Our client, an EEA national, who had been residing in the UK since 2001, was convicted of criminal offences in the UK, and was sentenced to a total of six years in a young offender’s institute. Our Client was deported from the U.K and we acted for him. The Respondent notified the Applicant that she intended to make a deportation order against him on the ground of public policy and in accordance with regulation 19(3)9B) and regulation 21 of the EEA Regulations 2006. A couple of years later the Respondent made a decision to deport the Applicant under regulation 19(3) (b) of the EEA Regulations 2006. The Respondent did not accept that the Applicant had been in the UK for a continuous period of five years (or more).
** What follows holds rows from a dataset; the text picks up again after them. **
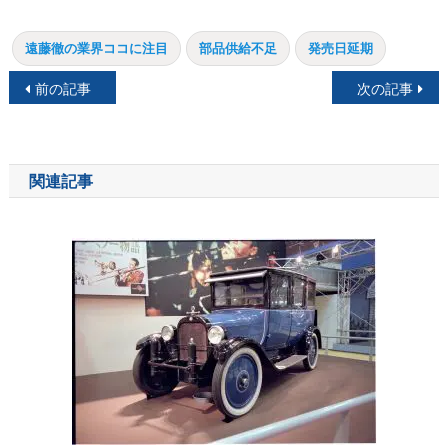
遠藤徹の業界ココに注目
部品供給不足
発売日延期
投
前の記事
次の記事
稿
ナ
関連記事
ビ
ゲ
ー
シ
ョ
ン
The Respondent considered the Applicant to have a propensity to re-offend and maintained that he represented a genuine, present and sufficiently serious threat to the public such as to justify his deportation on grounds of public policy. The Respondent further maintained that, even if the Applicant did have permanent residence as a result of five or ten years continuous residence in the UK, the test of serious policy would be have been met.
We challenged the decision to deport our Client before the First-Tier Tribunal and successfully represented our Client. However, the Home Office applied to the First-Tier Tribunal for permission to appeal the First-Tier Tribunal’s determination, which was granted by the Frist-Tier Tribunal on various grounds. The matter was heard before the Upper Tribunal and we again successfully represented our Client in this hearing.
Consequently, the Upper Tribunal didn’t find any error of law and upheld the findings of the First-Tier Tribunal. Therefore, the deportation order was set aside, and our Client remained in the UK.